Without the policy responses of late 2008 and early 2009, Blinder and Zandi estimate that:

  • The peak-to-trough decline in real gross domestic product (GDP), which was barely over 4 percent, would have been close to a stunning 14 percent.
  • The economy would have contracted for more than three years, more than twice as long as it did.
  • More than 17 million jobs would have been lost, about twice the actual number.
  • Unemployment would have peaked at just under 16 percent, rather than the actual 10 percent.
  • The budget deficit would have grown to more than 20 percent of GDP, about double its actual peak of 10 percent, topping off at $2.8 trillion in fiscal 2011.
  • Today's economy would be far weaker than it is -- with real GDP in the second quarter of 2015 about $800 billion lower than its actual level, 3.6 million fewer jobs, and unemployment at a still-dizzying 7.6 percent.

This landmark paper is especially important because many policymakers argue that the 2009 Recovery Act and other measures didn't work and that the very notion of the federal government helping to stimulate a weak economy is misguided. At some point, the economy will fall into another recession or even, as Blinder and Zandi warn, experience another financial crisis. When either or both occur, policymakers must be ready to use the resources of government to restore a weak economy to health, not stand aside and claim the measures taken to combat the Great Recession failed.
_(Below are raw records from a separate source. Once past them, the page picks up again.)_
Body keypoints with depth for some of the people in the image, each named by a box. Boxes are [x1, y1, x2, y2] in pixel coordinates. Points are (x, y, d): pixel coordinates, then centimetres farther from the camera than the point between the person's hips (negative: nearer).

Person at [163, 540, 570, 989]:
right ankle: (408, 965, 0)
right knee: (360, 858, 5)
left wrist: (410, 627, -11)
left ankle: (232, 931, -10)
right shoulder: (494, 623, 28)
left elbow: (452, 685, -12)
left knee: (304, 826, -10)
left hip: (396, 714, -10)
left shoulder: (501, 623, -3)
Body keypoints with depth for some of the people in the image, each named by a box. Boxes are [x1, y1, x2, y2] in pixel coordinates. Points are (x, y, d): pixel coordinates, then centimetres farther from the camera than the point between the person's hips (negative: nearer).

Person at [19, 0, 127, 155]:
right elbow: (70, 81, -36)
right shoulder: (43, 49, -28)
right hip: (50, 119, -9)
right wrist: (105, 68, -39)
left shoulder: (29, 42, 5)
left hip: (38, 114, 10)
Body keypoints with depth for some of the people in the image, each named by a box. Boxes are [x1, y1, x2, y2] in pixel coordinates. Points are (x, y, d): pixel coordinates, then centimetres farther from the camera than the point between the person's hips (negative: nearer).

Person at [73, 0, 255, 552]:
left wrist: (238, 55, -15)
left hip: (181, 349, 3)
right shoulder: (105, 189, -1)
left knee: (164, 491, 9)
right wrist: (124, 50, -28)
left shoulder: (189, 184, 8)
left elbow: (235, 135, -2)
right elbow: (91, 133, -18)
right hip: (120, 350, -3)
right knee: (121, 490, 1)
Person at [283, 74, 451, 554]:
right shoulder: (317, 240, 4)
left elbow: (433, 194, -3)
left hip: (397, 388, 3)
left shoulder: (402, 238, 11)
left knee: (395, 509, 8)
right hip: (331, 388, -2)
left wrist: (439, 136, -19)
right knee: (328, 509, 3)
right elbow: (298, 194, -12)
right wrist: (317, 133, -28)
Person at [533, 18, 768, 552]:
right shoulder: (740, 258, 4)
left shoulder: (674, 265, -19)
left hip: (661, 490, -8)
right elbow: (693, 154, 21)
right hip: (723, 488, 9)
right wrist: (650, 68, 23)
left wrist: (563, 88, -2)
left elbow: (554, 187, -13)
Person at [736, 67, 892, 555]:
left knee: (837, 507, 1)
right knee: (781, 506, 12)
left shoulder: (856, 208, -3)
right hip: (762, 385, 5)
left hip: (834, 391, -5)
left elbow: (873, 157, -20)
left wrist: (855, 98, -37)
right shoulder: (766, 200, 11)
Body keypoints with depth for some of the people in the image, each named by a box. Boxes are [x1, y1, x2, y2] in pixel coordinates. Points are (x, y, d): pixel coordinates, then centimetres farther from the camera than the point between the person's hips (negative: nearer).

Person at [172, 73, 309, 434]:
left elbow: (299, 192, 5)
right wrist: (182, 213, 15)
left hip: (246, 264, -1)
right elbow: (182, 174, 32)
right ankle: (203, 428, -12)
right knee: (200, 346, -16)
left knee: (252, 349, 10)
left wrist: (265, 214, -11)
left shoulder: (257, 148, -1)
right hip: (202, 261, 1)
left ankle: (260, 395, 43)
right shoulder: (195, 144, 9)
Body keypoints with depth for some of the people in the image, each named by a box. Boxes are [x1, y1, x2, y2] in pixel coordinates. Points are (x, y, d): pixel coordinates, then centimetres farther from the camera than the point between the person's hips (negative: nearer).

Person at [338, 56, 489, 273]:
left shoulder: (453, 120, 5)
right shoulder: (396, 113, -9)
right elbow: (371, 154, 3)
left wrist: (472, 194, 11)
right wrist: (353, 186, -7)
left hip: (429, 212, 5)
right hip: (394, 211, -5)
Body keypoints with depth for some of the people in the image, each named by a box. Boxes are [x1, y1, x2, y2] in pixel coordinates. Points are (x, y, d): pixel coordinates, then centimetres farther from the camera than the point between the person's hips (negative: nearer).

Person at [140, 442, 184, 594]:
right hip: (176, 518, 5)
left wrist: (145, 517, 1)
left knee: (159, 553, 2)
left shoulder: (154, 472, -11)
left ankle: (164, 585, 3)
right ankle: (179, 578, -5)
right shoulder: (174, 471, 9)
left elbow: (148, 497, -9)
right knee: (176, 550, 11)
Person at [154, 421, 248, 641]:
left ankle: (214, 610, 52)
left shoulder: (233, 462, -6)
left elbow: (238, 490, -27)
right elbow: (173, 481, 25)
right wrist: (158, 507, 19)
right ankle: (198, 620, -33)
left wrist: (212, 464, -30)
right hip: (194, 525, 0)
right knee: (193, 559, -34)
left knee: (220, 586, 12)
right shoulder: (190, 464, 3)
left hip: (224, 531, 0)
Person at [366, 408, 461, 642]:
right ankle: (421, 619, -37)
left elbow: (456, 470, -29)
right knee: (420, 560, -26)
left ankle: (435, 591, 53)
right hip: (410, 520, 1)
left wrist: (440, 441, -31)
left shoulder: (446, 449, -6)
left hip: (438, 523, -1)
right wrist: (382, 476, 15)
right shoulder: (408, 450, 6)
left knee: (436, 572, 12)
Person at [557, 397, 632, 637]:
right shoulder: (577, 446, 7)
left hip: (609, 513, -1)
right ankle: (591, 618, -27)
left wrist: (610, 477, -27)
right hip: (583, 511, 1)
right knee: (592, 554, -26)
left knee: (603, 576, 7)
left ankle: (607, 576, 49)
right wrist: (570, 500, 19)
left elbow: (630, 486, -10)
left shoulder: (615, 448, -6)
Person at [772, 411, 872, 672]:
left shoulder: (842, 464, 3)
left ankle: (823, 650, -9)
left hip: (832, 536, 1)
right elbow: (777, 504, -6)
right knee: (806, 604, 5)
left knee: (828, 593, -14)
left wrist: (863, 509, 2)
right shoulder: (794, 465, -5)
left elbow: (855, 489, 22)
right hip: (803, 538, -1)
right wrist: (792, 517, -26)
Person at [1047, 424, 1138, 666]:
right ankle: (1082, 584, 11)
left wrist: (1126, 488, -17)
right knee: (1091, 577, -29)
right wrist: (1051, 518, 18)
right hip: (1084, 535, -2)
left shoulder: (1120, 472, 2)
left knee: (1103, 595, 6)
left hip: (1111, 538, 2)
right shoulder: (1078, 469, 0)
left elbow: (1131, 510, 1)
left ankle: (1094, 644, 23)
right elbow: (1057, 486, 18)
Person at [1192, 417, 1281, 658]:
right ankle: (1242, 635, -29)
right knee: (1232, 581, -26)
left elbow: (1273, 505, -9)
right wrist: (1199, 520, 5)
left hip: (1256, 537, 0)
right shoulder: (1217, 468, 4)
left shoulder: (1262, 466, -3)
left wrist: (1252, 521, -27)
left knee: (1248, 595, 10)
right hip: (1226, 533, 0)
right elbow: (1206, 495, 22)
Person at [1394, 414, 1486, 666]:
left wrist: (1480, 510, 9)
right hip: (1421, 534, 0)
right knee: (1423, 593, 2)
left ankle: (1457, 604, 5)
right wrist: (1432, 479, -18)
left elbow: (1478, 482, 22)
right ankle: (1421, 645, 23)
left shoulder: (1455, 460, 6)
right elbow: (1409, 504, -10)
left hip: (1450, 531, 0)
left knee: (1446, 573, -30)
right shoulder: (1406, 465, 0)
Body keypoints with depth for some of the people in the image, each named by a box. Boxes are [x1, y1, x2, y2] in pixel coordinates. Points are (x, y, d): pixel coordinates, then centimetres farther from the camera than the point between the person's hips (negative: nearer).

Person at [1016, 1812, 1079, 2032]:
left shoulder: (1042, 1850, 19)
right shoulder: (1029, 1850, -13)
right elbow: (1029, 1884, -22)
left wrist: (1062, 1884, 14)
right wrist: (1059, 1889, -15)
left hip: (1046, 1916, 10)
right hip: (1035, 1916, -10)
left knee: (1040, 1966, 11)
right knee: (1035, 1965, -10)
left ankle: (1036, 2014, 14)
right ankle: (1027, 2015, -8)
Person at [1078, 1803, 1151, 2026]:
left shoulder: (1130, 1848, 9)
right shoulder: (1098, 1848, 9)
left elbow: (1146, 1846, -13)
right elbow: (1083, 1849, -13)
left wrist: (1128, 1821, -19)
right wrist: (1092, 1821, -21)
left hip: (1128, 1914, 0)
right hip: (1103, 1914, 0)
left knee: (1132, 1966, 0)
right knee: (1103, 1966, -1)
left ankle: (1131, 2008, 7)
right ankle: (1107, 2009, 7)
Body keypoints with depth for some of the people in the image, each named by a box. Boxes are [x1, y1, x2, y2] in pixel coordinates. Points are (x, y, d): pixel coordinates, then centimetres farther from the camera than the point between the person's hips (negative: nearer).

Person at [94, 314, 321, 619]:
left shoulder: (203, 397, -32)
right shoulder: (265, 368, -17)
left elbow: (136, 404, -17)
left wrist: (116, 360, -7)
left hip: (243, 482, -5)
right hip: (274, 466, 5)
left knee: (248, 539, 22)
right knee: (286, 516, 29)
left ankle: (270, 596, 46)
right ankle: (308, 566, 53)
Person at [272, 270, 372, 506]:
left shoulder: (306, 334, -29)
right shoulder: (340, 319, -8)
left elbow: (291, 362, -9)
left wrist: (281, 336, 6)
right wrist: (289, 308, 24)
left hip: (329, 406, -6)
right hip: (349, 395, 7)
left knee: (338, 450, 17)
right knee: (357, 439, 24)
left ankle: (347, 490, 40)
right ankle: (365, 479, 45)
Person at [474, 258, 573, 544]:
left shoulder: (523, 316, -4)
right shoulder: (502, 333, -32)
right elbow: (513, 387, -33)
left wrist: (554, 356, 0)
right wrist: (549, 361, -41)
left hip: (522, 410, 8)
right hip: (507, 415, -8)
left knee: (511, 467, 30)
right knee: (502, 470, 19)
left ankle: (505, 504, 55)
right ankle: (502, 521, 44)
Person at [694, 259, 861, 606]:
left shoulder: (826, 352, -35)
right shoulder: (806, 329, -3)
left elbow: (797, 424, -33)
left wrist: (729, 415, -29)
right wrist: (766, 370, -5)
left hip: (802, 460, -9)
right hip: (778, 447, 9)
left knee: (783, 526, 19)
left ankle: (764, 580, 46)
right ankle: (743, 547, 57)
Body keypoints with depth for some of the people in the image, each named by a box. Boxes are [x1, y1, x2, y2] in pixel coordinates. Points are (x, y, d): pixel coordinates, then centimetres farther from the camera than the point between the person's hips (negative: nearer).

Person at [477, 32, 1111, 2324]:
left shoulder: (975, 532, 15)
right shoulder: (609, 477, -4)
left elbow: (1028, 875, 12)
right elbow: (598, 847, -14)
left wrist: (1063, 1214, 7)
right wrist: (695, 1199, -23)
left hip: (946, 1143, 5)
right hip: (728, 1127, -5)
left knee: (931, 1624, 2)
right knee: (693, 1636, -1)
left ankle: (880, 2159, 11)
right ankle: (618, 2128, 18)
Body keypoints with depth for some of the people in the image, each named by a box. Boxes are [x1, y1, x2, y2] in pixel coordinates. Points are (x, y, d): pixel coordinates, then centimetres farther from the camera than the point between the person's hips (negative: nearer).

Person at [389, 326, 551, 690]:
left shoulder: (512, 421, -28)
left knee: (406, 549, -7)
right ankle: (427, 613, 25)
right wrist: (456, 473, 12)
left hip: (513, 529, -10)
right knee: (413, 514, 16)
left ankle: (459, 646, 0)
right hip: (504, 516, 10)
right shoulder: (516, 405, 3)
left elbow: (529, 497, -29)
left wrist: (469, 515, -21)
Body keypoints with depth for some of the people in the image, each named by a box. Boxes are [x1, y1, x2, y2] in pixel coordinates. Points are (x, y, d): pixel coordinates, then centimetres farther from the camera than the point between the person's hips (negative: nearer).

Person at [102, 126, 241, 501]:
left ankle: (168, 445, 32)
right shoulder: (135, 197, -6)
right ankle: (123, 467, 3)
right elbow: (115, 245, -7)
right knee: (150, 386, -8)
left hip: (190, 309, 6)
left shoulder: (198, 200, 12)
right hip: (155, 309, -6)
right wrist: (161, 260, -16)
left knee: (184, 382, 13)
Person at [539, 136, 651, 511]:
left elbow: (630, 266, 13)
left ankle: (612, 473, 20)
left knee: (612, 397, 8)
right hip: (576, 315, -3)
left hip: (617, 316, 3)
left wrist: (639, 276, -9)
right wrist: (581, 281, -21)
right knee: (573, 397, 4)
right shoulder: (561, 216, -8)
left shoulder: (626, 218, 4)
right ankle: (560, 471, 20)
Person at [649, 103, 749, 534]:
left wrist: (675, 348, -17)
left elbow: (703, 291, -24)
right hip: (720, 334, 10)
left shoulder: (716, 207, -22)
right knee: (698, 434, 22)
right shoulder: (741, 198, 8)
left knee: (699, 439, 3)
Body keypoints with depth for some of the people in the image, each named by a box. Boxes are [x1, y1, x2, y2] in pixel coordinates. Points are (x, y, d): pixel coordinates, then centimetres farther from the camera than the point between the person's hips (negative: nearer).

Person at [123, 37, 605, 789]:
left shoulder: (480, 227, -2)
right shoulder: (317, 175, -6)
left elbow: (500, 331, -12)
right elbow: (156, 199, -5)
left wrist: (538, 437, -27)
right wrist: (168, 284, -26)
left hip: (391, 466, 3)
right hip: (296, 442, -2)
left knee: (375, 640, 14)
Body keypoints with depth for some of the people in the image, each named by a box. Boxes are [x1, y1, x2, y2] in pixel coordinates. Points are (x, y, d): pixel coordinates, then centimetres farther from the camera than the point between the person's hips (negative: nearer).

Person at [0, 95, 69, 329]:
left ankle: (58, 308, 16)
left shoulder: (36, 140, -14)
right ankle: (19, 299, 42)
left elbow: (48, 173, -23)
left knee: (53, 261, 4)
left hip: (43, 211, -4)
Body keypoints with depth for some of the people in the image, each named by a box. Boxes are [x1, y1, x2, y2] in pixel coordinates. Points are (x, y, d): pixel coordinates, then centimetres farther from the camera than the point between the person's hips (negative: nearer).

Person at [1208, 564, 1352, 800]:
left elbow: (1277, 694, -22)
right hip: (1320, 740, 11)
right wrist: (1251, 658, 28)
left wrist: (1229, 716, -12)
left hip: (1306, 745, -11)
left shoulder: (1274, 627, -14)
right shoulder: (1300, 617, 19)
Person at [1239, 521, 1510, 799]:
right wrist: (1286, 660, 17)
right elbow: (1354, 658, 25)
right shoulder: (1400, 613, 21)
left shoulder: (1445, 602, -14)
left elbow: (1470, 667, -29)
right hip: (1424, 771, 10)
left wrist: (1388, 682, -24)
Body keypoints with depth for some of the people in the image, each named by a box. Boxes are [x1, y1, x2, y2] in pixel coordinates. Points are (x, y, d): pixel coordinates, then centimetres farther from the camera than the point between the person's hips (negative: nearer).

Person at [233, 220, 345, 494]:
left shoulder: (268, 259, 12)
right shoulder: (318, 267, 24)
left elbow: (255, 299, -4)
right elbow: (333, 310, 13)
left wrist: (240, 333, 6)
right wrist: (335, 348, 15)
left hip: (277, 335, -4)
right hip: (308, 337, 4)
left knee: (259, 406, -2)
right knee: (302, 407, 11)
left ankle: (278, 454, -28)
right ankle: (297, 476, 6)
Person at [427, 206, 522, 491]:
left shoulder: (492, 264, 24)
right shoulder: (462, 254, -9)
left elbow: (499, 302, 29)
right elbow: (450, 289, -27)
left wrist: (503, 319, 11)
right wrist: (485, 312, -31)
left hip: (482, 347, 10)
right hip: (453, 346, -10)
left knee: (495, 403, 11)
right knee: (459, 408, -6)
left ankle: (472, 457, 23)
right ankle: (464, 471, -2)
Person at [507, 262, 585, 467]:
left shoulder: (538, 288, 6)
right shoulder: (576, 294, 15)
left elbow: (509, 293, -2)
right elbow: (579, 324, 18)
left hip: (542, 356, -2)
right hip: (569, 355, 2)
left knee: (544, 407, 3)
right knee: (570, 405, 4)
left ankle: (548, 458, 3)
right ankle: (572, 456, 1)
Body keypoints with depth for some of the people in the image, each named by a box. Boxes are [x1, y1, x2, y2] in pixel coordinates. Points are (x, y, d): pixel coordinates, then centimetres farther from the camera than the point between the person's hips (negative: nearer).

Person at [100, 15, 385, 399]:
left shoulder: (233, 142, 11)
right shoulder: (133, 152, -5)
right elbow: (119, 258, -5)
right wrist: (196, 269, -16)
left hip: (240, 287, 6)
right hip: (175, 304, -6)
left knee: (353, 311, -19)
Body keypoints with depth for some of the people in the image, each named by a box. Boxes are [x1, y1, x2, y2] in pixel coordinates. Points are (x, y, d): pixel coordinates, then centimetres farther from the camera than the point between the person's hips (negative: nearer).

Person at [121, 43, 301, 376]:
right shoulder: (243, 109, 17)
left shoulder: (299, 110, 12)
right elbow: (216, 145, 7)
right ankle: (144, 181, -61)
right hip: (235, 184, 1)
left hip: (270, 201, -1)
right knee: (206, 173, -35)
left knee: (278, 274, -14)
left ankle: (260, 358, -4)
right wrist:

In addition, policymakers must know how to act in effective ways. The Blinder-Zandi paper examines the efficacy of each measure, or set of measures, taken to stem the Great Recession and financial crisis -- from TARP (the Troubled Asset Relief Program) and the rescue of auto companies to Federal Reserve monetary policies to the Recovery Act. They find, for example, that the Recovery Act added almost 3 million jobs at its apex.

This paper should prove instrumental both in educating policymakers, opinion leaders, the media, and other key audiences in the years ahead about how the extraordinary measures of 2008 and 2009 rescued the economy -- and in providing crucial lessons for how policymakers should respond when the economy falters in the future.